__Task to complete__. Can you swap "Assistant" for "Associate" in the listing's lines from the first one through the line with "shopping experience that", then write those lines out again with everything else unchanged?

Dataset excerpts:
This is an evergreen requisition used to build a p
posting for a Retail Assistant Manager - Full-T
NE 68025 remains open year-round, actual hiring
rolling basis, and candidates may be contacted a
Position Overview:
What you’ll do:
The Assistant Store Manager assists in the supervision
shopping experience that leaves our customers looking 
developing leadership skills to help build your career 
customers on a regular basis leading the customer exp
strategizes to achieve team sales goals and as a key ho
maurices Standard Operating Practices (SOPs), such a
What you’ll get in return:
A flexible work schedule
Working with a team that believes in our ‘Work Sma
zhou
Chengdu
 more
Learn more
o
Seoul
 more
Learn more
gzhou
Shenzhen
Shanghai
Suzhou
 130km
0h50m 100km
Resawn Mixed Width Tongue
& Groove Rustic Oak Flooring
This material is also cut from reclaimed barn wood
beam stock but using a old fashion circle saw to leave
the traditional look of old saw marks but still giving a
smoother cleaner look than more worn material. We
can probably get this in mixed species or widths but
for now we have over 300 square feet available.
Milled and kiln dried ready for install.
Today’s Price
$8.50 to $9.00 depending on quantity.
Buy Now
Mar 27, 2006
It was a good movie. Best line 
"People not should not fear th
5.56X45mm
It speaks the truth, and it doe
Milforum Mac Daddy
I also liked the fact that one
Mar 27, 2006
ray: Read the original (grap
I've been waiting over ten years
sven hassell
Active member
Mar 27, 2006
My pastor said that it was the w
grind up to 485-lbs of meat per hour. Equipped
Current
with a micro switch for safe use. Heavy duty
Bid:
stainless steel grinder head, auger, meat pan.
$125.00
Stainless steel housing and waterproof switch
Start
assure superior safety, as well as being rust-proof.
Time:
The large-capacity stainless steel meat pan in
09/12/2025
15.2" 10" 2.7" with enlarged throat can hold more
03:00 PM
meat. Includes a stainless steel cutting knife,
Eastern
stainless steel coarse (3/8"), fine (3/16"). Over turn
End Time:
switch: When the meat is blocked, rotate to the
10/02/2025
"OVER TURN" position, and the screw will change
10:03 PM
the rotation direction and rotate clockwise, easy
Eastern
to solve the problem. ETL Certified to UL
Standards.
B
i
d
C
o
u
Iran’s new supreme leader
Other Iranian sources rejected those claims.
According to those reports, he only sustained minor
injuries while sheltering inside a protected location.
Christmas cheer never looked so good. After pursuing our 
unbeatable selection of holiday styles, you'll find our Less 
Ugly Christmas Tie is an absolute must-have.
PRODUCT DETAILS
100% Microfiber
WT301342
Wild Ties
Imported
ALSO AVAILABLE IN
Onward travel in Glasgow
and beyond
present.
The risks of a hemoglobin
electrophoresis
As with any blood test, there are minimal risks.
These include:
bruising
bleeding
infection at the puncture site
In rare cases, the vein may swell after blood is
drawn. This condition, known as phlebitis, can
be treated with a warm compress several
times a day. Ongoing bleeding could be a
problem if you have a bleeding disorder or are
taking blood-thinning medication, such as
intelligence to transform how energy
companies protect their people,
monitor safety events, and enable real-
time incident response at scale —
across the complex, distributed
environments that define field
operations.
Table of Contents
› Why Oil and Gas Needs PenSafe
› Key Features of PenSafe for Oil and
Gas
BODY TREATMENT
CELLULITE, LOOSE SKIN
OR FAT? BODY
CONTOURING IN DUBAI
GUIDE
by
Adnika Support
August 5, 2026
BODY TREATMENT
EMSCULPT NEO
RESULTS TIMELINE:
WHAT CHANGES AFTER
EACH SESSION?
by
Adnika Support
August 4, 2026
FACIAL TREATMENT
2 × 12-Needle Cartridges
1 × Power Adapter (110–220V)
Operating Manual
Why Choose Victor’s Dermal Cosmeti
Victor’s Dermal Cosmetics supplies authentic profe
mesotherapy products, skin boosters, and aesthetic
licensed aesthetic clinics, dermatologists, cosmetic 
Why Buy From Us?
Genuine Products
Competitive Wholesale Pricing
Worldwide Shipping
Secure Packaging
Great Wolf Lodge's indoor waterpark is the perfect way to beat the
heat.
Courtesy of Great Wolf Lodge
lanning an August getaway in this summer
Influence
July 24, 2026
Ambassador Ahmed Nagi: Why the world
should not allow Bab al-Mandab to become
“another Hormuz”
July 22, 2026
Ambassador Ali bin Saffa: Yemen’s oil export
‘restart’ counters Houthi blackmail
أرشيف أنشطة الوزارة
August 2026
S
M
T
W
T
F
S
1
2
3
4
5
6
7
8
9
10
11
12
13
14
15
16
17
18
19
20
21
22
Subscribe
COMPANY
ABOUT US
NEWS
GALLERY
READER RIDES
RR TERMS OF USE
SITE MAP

__Completed exercise__.
This is an evergreen requisition used to build a p
posting for a Retail Associate Manager - Full-T
NE 68025 remains open year-round, actual hiring
rolling basis, and candidates may be contacted a
Position Overview:
What you’ll do:
The Associate Store Manager assists in the supervision
shopping experience that leaves our customers looking 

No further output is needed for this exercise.